The LM Studio server includes Access-Control-Allow-Origin: * headers on its responses, which allows JavaScript running in a browser tab on localhost to POST to the server without CORS preflight failures. This is intentional: developers building local web apps or browser extensions need to reach the server from a browser context. The permissive CORS policy is safe because the server is bound to loopback by default — an external origin cannot connect to 127.0.0.1 through a browser's same-origin enforcement.
If you switch to 0.0.0.0 binding for a LAN setup, consider the open CORS policy more carefully. A browser on another device could theoretically make cross-origin requests to the server via a malicious page. For LAN deployments, restrict CORS origins in a reverse proxy or accept the trade-off for a private home network. See the W3C CORS specification and NIST’s AI Risk Management Framework for guidance on secure local AI service deployment.
Practitioner testimonial
Frequently asked questions
Answers to the five questions asked most often about setting up and using the LM Studio server.
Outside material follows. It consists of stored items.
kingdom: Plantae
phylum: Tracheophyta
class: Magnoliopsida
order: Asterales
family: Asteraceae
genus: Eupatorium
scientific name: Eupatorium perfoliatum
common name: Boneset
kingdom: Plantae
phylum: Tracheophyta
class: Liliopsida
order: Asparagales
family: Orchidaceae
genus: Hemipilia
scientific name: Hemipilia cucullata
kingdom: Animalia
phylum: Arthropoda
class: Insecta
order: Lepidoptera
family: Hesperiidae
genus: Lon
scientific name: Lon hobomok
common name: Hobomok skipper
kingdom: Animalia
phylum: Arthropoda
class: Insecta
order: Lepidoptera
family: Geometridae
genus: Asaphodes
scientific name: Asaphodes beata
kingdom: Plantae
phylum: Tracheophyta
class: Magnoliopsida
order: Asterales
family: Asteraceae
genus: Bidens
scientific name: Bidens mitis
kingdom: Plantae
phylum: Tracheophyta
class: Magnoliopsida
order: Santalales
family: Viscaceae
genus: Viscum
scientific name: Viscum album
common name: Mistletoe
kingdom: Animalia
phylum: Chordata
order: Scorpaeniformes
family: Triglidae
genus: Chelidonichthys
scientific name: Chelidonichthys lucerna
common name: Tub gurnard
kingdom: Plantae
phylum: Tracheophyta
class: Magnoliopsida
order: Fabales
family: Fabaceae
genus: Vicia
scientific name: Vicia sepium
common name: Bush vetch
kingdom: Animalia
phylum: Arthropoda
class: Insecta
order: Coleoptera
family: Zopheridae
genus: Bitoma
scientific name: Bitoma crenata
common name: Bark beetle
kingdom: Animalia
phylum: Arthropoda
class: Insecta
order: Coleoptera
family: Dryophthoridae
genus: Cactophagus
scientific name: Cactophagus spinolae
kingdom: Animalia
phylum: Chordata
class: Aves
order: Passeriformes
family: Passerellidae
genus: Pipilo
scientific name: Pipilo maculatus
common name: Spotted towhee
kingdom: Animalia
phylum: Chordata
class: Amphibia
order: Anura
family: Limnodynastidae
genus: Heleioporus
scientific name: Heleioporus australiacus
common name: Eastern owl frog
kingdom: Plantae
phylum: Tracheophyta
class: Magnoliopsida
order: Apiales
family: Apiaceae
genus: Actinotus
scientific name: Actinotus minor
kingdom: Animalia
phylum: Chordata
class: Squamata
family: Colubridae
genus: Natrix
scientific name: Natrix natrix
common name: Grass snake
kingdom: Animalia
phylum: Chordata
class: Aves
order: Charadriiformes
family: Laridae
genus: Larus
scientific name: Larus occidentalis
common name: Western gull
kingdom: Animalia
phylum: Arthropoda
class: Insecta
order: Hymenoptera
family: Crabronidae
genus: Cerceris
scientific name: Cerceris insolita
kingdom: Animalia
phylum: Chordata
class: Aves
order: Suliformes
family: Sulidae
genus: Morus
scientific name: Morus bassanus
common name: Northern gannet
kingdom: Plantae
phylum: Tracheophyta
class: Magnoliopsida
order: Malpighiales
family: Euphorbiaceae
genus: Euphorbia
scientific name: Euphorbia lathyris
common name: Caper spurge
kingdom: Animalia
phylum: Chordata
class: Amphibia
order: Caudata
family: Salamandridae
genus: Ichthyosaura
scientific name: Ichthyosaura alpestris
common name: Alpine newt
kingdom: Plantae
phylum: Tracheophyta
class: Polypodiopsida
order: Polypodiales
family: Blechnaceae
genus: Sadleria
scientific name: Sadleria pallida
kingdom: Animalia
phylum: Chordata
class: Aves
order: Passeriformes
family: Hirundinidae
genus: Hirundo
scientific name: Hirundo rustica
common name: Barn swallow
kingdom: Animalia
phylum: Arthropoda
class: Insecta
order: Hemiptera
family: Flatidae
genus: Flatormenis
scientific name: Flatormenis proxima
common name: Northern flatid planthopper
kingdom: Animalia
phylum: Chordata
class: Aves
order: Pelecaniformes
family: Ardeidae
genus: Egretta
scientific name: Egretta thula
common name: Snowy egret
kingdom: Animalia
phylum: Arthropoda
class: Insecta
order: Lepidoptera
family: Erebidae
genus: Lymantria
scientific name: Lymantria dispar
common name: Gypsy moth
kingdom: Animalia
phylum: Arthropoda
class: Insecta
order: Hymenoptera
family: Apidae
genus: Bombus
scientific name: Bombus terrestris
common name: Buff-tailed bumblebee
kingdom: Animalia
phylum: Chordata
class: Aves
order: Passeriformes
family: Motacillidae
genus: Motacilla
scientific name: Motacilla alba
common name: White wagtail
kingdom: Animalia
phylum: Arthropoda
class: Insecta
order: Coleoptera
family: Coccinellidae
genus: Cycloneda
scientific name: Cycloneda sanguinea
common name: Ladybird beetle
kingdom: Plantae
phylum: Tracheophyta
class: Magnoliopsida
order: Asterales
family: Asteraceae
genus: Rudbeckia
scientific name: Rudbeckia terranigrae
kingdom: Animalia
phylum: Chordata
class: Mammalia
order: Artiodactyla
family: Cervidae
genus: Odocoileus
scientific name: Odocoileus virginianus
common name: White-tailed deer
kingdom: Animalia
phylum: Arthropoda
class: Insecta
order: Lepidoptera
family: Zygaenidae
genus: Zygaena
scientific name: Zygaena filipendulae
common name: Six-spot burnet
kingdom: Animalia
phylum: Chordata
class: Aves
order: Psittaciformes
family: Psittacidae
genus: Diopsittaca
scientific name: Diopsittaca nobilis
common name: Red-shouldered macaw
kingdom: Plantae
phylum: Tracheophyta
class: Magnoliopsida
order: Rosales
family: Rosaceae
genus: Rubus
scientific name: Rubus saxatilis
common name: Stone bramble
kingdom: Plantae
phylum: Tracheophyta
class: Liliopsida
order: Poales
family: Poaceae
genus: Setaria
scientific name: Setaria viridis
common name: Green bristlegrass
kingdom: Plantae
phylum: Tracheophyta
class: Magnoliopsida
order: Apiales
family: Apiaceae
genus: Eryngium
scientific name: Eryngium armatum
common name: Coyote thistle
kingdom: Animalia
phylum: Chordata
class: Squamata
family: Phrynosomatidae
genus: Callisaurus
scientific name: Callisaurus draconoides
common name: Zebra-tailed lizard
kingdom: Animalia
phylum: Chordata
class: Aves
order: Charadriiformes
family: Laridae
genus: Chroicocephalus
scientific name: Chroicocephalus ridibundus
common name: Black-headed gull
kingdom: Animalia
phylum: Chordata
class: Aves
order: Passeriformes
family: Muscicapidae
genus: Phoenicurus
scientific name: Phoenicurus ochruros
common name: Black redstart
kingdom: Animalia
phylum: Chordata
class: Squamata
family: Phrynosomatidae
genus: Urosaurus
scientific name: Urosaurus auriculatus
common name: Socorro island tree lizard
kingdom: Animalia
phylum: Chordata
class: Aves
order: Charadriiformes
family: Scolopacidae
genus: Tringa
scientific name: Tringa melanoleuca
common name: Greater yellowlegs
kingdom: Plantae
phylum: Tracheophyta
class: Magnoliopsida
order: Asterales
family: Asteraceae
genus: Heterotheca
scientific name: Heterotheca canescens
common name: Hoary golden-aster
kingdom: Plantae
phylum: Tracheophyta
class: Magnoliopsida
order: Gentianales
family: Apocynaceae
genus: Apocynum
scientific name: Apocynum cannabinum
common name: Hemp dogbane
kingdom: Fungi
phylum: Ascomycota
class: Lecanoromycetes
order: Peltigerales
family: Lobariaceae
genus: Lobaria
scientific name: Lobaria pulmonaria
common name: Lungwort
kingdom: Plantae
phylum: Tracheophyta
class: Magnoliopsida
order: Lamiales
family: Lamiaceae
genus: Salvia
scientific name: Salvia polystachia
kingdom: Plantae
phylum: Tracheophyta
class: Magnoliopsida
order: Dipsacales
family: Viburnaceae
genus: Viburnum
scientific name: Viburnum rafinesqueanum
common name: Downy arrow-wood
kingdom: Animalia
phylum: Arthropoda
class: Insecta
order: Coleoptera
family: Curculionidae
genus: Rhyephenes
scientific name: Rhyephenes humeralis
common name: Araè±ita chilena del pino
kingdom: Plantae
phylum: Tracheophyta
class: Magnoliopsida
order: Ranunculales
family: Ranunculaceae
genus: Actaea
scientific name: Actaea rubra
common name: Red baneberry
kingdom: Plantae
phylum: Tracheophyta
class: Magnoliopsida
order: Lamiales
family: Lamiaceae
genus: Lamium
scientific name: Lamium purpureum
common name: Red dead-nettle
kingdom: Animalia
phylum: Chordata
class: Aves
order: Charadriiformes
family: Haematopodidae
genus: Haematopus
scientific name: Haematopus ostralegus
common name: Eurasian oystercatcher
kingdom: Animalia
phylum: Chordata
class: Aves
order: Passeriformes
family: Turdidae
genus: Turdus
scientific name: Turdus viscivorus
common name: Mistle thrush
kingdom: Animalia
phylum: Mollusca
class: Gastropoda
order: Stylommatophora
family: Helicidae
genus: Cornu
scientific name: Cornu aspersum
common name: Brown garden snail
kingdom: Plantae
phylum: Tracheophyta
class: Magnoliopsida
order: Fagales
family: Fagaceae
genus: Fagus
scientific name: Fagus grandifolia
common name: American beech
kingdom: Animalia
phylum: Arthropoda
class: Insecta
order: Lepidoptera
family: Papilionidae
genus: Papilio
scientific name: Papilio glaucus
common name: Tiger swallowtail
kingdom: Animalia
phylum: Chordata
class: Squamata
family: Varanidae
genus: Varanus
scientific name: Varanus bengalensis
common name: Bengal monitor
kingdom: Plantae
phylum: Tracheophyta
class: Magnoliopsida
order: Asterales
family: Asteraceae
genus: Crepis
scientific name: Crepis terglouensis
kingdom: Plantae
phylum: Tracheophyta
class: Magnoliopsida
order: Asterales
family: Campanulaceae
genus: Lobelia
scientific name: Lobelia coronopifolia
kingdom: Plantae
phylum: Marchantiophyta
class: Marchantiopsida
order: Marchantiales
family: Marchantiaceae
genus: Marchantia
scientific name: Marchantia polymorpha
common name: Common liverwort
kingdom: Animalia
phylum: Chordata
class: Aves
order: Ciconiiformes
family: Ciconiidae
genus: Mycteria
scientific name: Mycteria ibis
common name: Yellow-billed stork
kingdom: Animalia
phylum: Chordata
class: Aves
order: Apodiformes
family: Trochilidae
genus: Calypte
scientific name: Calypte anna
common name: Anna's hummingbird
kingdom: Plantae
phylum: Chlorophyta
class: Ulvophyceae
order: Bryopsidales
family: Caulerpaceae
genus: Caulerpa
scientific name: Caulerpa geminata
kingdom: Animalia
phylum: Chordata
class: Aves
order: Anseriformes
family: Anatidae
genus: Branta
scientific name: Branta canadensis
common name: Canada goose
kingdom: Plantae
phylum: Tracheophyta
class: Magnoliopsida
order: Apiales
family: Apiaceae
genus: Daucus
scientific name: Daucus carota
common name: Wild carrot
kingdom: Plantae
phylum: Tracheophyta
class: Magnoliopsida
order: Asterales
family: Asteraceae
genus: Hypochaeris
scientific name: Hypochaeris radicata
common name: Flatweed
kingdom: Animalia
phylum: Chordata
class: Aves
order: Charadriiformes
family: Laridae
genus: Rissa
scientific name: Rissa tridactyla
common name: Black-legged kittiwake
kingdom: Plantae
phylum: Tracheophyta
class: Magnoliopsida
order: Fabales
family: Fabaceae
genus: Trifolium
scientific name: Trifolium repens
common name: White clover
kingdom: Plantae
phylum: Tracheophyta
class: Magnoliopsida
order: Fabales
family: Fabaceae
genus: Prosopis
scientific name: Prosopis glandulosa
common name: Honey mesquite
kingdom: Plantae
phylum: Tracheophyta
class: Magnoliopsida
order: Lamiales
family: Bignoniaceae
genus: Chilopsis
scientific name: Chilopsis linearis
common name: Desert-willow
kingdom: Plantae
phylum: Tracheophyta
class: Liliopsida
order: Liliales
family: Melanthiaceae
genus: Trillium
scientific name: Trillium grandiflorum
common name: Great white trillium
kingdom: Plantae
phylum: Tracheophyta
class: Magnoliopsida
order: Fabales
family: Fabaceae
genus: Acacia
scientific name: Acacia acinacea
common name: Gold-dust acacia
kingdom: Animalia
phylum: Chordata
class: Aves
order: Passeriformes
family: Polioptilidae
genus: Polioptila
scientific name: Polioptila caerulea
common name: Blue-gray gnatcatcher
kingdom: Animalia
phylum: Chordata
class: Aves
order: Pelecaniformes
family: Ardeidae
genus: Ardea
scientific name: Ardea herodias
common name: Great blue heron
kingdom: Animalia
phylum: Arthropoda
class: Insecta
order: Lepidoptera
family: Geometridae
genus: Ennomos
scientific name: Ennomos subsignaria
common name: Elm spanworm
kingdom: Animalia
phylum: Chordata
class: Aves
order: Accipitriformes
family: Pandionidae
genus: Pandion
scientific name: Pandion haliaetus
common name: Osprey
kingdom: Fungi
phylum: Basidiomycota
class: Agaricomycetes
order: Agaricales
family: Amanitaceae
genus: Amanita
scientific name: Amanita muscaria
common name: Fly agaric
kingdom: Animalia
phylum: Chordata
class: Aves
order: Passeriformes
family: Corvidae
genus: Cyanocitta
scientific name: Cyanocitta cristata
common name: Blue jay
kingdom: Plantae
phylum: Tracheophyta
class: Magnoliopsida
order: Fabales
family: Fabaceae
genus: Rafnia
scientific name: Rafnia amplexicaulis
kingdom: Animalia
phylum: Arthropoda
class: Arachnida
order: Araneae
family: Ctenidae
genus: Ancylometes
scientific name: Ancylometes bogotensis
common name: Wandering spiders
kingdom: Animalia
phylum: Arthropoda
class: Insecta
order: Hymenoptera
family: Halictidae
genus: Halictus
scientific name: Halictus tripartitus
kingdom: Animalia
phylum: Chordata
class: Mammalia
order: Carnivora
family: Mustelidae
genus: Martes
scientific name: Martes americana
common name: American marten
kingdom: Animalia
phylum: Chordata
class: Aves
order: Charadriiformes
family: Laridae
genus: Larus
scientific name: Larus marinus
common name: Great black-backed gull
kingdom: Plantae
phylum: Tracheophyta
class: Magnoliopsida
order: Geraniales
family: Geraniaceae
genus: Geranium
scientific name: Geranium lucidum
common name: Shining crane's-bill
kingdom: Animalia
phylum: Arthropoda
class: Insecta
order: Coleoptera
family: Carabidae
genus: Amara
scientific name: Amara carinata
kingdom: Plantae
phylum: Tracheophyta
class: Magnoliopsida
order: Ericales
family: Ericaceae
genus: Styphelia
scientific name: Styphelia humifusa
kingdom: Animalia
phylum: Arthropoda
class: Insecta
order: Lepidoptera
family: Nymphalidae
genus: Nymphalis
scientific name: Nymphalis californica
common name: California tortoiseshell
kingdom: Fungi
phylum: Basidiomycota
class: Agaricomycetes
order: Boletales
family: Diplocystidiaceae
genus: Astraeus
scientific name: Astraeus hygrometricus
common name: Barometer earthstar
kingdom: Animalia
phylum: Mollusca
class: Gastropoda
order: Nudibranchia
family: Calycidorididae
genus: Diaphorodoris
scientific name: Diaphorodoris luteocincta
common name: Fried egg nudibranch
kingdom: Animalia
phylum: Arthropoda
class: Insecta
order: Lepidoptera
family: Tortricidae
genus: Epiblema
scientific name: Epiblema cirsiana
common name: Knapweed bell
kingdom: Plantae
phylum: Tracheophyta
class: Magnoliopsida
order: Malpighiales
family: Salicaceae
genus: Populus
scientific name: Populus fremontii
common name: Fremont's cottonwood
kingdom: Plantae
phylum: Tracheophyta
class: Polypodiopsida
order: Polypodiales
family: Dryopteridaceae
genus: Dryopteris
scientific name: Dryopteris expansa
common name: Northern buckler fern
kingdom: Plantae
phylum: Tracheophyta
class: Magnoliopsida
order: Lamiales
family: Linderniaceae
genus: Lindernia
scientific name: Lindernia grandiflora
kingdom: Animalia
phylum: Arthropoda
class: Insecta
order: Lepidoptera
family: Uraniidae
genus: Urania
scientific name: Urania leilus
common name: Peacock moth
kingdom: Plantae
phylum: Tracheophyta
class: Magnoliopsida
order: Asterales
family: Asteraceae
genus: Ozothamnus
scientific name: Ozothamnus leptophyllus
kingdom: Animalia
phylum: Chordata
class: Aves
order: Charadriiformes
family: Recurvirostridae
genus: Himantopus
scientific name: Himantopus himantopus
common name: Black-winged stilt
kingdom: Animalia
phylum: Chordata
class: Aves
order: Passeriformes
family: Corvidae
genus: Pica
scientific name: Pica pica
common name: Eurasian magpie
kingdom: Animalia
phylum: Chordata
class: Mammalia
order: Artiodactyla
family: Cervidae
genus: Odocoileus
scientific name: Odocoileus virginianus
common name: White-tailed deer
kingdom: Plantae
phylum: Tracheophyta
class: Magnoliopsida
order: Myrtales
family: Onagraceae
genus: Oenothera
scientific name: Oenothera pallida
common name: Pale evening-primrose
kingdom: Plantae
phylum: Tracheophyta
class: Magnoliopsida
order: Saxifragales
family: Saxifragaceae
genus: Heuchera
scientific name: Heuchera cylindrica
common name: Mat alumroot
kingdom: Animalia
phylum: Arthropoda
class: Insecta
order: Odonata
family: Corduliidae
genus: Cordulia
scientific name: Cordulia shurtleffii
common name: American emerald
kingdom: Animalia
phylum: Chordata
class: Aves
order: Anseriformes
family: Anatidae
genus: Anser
Click the Server tab (the plug icon in the left navigation rail), then press Start Server. The status strip turns green and shows the active URL, which defaults to http://localhost:1234/v1. Load a model through the Chat or Discover tab and the server begins accepting requests immediately.
The default port is 1234, giving a base URL of http://localhost:1234/v1. You can change the port in the Server tab settings panel before starting the server. If 1234 is occupied by another process on your machine, pick any unused port above 1024.
No. The LM Studio server applies no API key or token-based authentication. Access control relies entirely on the loopback bind (127.0.0.1), which prevents connections from other machines. If you expose the server on 0.0.0.0 for a LAN scenario, secure the port at the network level or place a reverse proxy with auth in front of it.
The server exposes /v1/chat/completions for chat-format inference, /v1/completions for raw text completion, /v1/embeddings for vector embeddings, and /v1/models to list loaded models. All routes follow the OpenAI REST schema, so any client that uses the OpenAI API contract works without modification.
Yes. Include "stream": true in the JSON request body and the server switches to Server-Sent Events delivery. Each data: line contains a partial completion delta; the stream ends with data: [DONE]. The Python and Node.js OpenAI SDKs handle streaming transparently — pass stream=True or stream: true in the call and iterate the returned generator or async iterable.